**What is being asked**
A single number is wanted: how many lines of the data below include the string "Sugriva"?

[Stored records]
——————

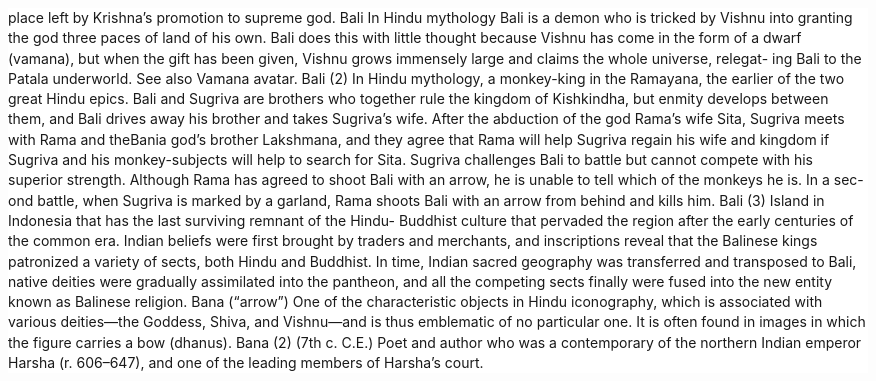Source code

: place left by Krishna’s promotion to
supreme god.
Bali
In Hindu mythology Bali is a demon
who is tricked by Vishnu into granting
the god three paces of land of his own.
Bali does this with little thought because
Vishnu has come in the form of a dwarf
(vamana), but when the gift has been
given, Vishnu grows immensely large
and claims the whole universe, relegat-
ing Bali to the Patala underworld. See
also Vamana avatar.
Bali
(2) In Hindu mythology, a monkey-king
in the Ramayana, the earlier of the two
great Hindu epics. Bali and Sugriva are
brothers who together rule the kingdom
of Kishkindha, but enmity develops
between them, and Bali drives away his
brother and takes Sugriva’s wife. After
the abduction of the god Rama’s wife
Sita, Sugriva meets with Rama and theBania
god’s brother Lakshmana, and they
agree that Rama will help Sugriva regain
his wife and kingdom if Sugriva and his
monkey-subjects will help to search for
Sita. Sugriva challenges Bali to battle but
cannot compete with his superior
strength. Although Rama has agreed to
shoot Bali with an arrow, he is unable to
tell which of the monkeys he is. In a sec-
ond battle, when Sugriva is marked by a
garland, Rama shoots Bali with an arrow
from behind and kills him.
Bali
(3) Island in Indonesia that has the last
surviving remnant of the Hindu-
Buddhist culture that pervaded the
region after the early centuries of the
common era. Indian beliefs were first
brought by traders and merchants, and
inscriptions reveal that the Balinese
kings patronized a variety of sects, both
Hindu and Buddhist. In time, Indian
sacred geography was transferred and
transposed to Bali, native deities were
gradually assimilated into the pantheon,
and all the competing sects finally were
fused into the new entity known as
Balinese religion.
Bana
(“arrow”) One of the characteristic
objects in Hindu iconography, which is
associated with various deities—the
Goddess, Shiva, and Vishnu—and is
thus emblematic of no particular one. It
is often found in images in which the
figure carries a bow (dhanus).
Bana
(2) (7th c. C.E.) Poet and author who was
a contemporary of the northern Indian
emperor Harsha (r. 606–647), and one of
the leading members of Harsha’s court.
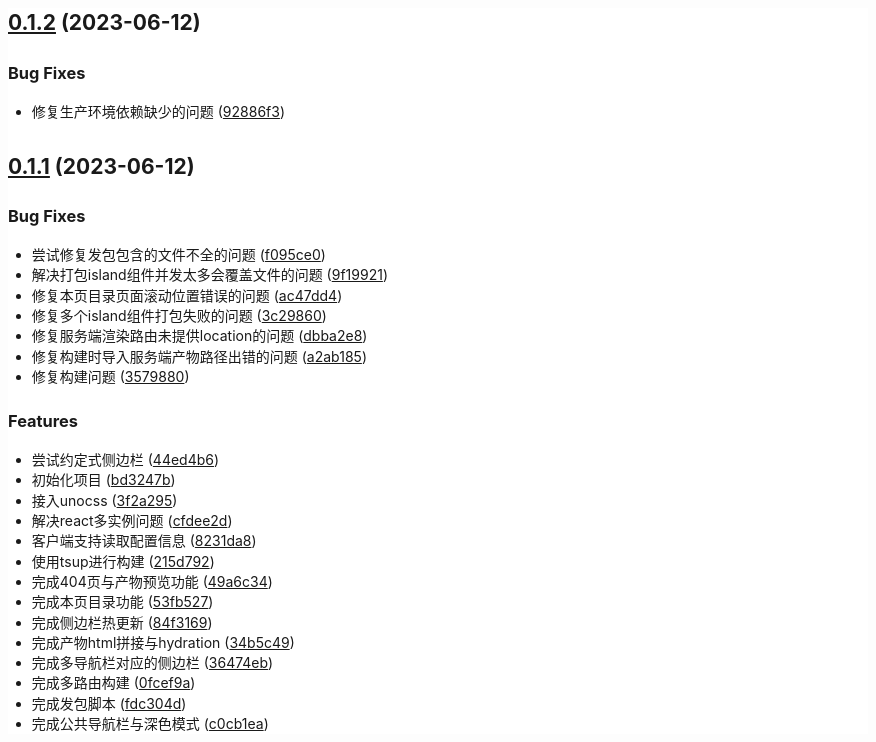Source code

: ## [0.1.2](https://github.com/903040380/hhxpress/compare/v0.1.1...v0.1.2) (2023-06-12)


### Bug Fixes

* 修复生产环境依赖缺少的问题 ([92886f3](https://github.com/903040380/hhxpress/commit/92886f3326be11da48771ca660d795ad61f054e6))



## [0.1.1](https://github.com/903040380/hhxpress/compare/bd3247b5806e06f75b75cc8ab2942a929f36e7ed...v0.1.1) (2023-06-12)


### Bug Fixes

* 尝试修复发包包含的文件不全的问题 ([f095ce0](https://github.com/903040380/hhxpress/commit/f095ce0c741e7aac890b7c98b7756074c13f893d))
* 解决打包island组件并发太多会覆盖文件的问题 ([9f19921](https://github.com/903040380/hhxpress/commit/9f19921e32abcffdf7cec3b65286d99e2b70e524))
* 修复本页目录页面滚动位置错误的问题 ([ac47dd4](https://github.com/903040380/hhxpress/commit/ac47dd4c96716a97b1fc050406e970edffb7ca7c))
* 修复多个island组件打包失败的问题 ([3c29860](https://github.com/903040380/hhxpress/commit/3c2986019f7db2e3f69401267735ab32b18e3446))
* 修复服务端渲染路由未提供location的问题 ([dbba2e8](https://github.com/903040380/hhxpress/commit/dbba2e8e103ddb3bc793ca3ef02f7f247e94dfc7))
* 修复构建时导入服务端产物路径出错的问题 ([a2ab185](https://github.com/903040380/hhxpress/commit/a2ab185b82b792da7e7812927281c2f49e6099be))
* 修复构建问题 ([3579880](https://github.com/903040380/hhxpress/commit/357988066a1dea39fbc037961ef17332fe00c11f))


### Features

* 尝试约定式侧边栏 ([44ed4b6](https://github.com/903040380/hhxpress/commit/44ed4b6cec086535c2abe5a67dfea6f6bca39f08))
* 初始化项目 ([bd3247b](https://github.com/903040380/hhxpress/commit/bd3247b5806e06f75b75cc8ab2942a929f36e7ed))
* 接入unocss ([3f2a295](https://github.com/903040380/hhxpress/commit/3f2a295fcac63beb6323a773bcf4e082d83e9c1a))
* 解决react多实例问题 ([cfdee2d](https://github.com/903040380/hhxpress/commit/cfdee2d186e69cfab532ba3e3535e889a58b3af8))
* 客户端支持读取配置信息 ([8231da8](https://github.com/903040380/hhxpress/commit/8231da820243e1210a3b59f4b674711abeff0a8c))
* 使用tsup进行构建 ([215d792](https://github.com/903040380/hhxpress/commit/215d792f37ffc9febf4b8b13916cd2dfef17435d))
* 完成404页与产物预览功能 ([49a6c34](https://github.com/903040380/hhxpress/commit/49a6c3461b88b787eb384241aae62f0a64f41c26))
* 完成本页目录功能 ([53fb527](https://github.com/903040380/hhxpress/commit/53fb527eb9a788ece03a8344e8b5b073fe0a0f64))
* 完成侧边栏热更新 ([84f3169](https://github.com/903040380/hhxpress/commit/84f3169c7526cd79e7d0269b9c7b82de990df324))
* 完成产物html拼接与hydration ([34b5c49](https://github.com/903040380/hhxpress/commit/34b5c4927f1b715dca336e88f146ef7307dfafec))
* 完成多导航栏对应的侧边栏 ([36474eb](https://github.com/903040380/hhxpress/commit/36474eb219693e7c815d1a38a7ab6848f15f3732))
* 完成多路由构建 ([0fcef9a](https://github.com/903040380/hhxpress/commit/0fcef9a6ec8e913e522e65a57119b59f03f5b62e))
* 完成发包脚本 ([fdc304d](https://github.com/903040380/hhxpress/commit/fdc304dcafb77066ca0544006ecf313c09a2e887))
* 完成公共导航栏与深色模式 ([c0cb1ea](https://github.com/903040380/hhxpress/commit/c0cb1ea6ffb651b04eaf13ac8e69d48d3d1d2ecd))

——————

**Your response**
7